Немногочисленные «труповозки» не успевали собирать тела горожан с улиц, дворов, парков Ленинграда. Мороз, убивая одних, спасал других от эпидемий.

Санки скрипят полозьями по льду Литейного. Сил нет, чтобы остановится. Надо идти, надо идти…

Вдруг Вика вспомнила Джека Лондона. Белое безмолвие… Да… Город превратился в белое безмолвие.

Где-то прогрохочет по льду асфальта полуторка, где-то послышится рев самолетов, где-то заскрипят доски обрушенных пролетов… но все это вместе — безмолвие.

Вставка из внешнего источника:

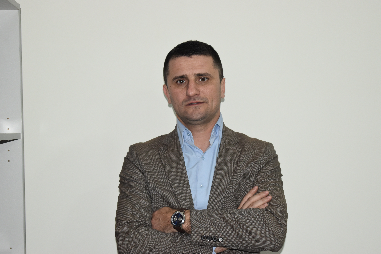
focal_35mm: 72
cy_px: 127
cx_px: 190
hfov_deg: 28.1
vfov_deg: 18.9
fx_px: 762
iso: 1000
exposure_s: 1/60
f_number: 5.3
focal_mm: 48
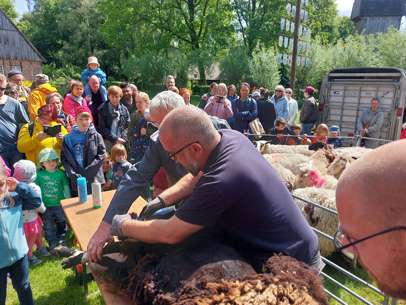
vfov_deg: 56.8
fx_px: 281
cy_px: 152
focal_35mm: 24
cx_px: 203
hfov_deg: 71.6
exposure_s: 1/309
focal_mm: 5.23
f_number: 1.8
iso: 25
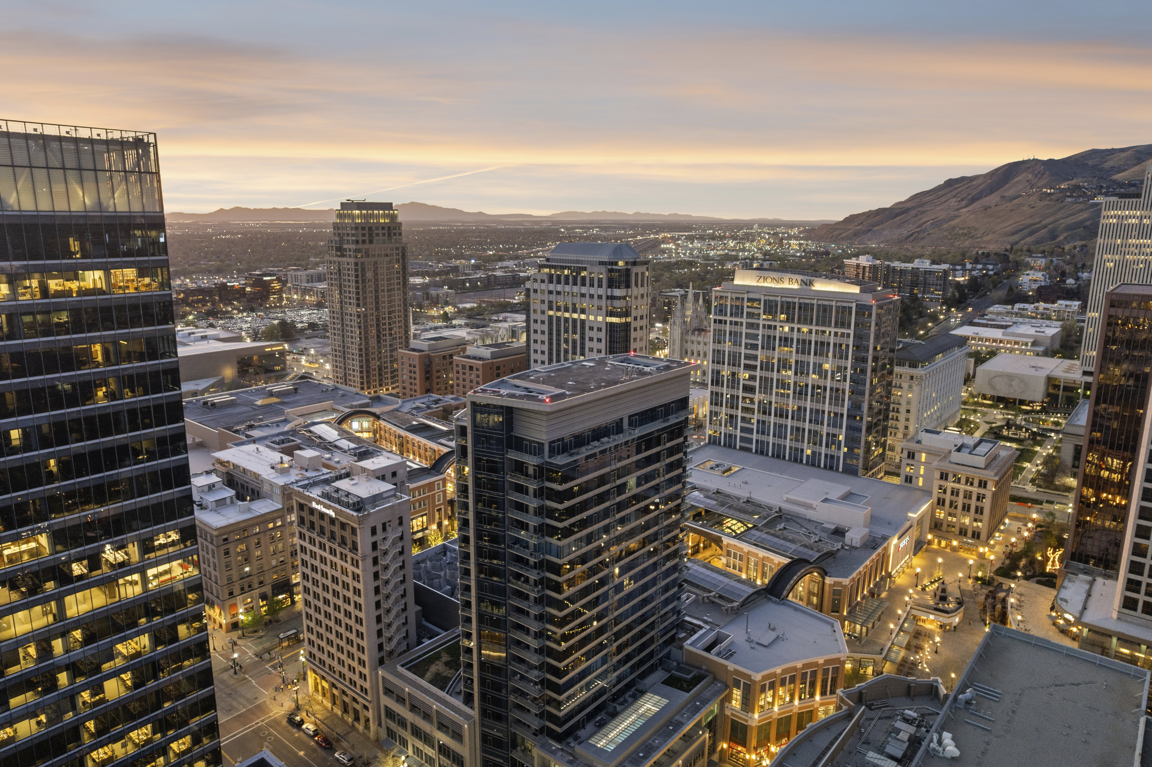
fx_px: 704
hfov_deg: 78.6
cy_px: 384
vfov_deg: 57.2
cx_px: 576
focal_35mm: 22
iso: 370
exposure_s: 1/15
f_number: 2.8
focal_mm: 8.4
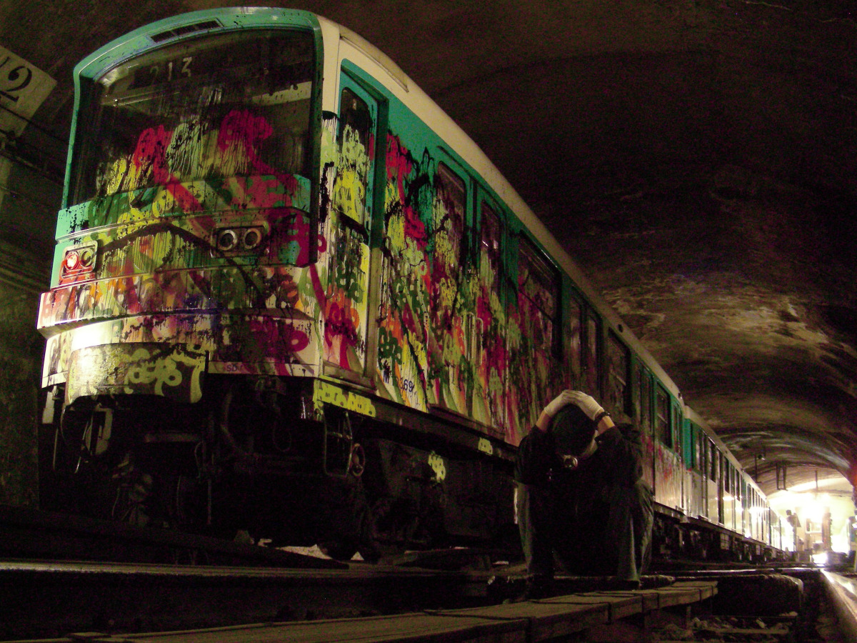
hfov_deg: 49.0
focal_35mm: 38
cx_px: 428
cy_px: 322
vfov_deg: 37.7
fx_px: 941
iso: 400
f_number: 3.5
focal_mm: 6.3
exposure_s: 2
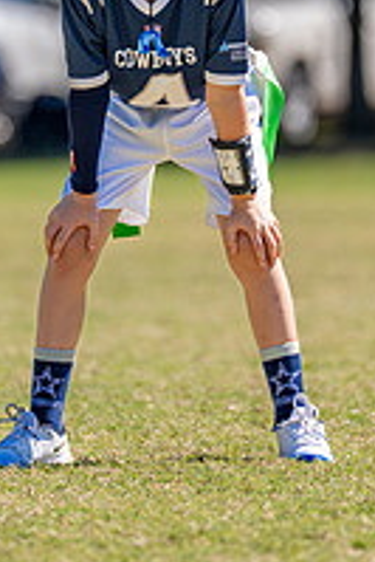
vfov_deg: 3.2
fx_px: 10091
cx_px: 146
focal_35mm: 647
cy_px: 23
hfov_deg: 2.1
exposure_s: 1/2000
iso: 160
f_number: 2.8
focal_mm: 200
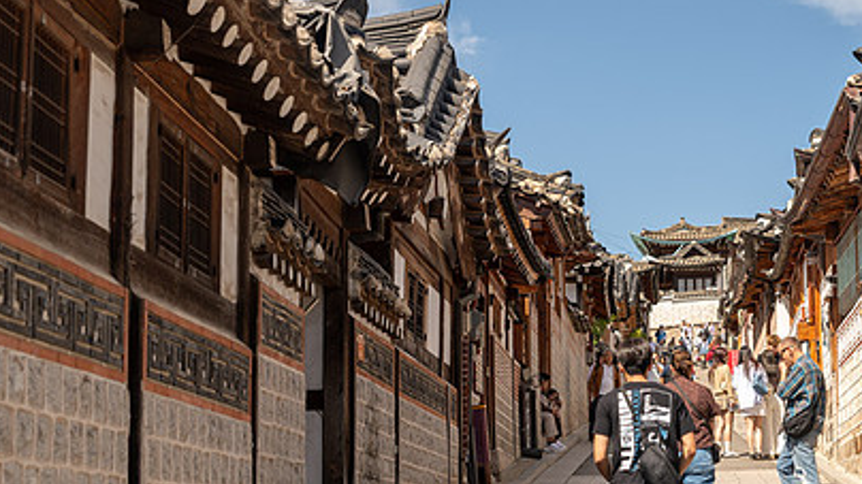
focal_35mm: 80
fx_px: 1828
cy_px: 319
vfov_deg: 15.1
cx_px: 523
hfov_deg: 26.5
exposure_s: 1/500
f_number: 4
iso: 64
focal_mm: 52
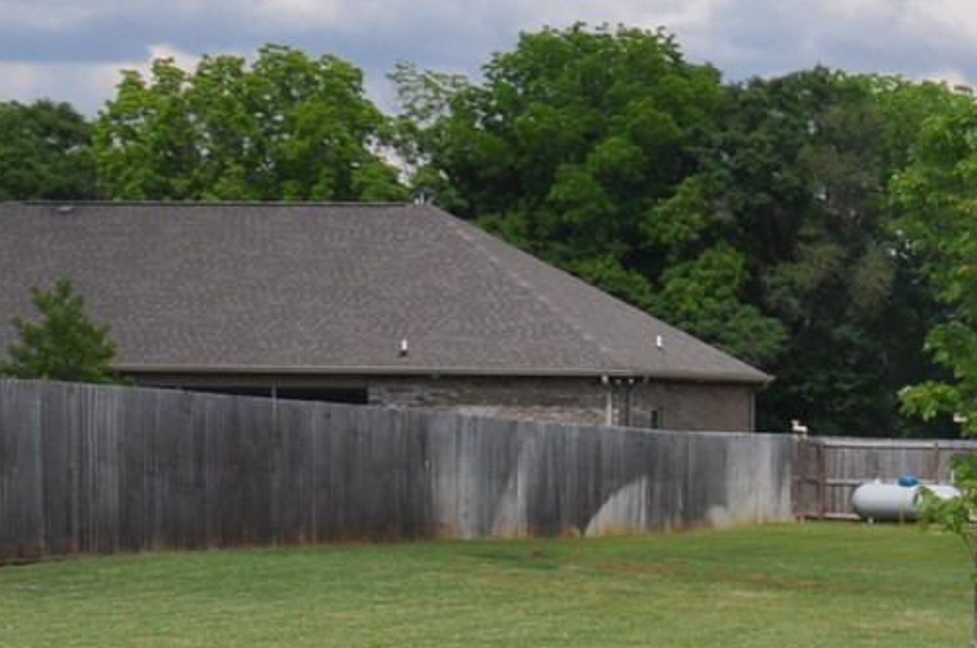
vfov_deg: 11.5
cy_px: 727
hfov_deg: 15.6
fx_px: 3170
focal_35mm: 117
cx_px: 1608
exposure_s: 1/200
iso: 200
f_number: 14
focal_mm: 18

Вдруг, Вика вспомнила один из рассказов американца. Там один дядька вез на Аляску пять тысяч яиц. Или не пять? Или не пять тысяч, а пять тысяч дюжин? А какая разница? Вез, вез… А они взяли и протухли. Пять тысяч яиц! Ну пусть и протухших! Ну, пусть хотя бы одно!

В ноябре Юта достала овсянки — двести грамм. Они два раза сварили из нее овсяный кисель. Да. Именно так. Два раза. Процедили первый раз — отжали через тряпочку. Оставшееся в тряпке — проварили еще раз. Из оставшейся соломы сделали лепешки. Вот вам и обед из трех блюд.

Если бы она могла, то девочка потрясла бы головой, чтобы отогнать мысли о еде. Но сил не было. Может быть поэтому, а может быть потому, что она была закутана в несколько платков так, что торчал только нос да глаза, Вика не услышала, как тот фотограф, сделав несколько нетвердых шагов, щелкнул своей камерой ей в спину.

Она просто шла и шла по Литейному проспекту.

А над ней смыкались крышами дома Ленинграда.

Глазницы окон были перекрещены бельмами газетных полос, были выбиты огнем пожаров и, вздымая опаленные брови, дома изумлялись людям — «Люди! Что же вы делаете с нами!».

Десятки, сотни, порой тысячи килограммов тротила обрушивали их. Мороз трещал кирпичами и бревнами. Снег продавливал крыши. Но дома держались, как держались люди. На последнем вздохе, на последнем издыхании. Дома принимали удары бомб на себя, порой не выдерживая и погребая осколками своих тел людей.

Но город… Город держался.

Держалась и Вика, шаг за шагом приближаясь к Литейному мосту через Неву.

Шлагбаум был, почему-то, закрыт. Она постояла, тяжело выдыхая морозный воздух.